(Document segment)
BEGIN
PDA

View Full Version : Remove Even Characters from text file



mbstrlbstr
June 3rd, 2010, 08:21 PM
I have a list with random characters inserted in between each relevant character. I need to remove the random characters. I have limited experience with scripting and such, so go easy on me!
Thanks,
Shaun

stylishpants
June 3rd, 2010, 10:47 PM
Here's a little ruby one-liner that throws out every second character on each line.


bob@cob:~$ echo -e "a1b2c3\nd4e5g6\n\nh7i8j9" > file
bob@cob:~$ cat file
a1b2c3
d4e5f6

g7h8i9
bob@cob:~$ ruby -e 'ARGF.readlines.each do |line| line.chars.each_slice(2){|arr| print arr[0]}; end' file
abc
def

ghi


Whether this is a usable solution for you depends on your input data, it would be useful if you posted a representative sample.

mbstrlbstr
June 3rd, 2010, 11:35 PM
Thanks for that. I don't know if I have ruby installed on here or not. I have run some python and perl scripts recently, but not ruby. Below is an example of what I'm talking about


sahdatuhnemycwac
adnhdornexwz
jpulidlweqthtbex

If the script was run, I would want it to look like


shaunmca
andrew
juliette


Thanks!
END
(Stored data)
BEGIN
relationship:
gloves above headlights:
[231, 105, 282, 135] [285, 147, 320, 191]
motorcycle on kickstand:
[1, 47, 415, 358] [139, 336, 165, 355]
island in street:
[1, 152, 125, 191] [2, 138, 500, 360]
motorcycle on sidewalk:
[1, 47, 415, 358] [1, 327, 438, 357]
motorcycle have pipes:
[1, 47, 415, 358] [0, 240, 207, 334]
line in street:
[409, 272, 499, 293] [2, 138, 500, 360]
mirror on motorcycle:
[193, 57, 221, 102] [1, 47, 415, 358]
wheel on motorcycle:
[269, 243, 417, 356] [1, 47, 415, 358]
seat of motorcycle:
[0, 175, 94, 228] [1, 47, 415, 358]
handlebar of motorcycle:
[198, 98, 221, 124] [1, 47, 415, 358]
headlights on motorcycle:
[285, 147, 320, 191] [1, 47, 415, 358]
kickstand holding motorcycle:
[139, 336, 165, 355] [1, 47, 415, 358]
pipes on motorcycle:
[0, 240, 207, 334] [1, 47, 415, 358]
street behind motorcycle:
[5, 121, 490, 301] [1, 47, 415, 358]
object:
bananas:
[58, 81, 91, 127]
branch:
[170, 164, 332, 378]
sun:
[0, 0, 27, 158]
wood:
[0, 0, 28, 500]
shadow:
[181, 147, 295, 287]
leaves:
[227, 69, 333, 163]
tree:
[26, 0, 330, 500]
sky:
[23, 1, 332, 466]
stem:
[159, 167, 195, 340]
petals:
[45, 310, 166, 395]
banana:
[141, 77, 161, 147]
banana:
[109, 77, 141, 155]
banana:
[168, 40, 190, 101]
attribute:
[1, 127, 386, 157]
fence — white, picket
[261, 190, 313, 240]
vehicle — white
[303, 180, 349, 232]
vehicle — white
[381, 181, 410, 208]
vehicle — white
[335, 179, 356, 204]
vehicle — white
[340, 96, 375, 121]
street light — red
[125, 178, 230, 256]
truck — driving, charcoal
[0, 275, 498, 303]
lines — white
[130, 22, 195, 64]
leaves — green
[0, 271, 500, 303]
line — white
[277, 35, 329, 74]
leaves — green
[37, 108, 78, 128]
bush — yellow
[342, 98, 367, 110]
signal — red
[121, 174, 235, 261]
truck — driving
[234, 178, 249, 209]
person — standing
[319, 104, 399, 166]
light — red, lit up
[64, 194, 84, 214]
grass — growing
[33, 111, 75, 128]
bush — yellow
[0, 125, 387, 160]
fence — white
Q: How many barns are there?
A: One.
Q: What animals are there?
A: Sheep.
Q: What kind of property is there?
END
(Tasks for this exercise)
a – In the forum thread, which scripting languages does the original poster say they have run recently?
b – Return the stretch of the forum thread from "View Full Version" through "on each line.", copied word for word.

(Solutions for each task)
a – Python and Perl.

b –
View Full Version : Remove Even Characters from text file



mbstrlbstr
June 3rd, 2010, 08:21 PM
I have a list with random characters inserted in between each relevant character. I need to remove the random characters. I have limited experience with scripting and such, so go easy on me!
Thanks,
Shaun

stylishpants
June 3rd, 2010, 10:47 PM
Here's a little ruby one-liner that throws out every second character on each line.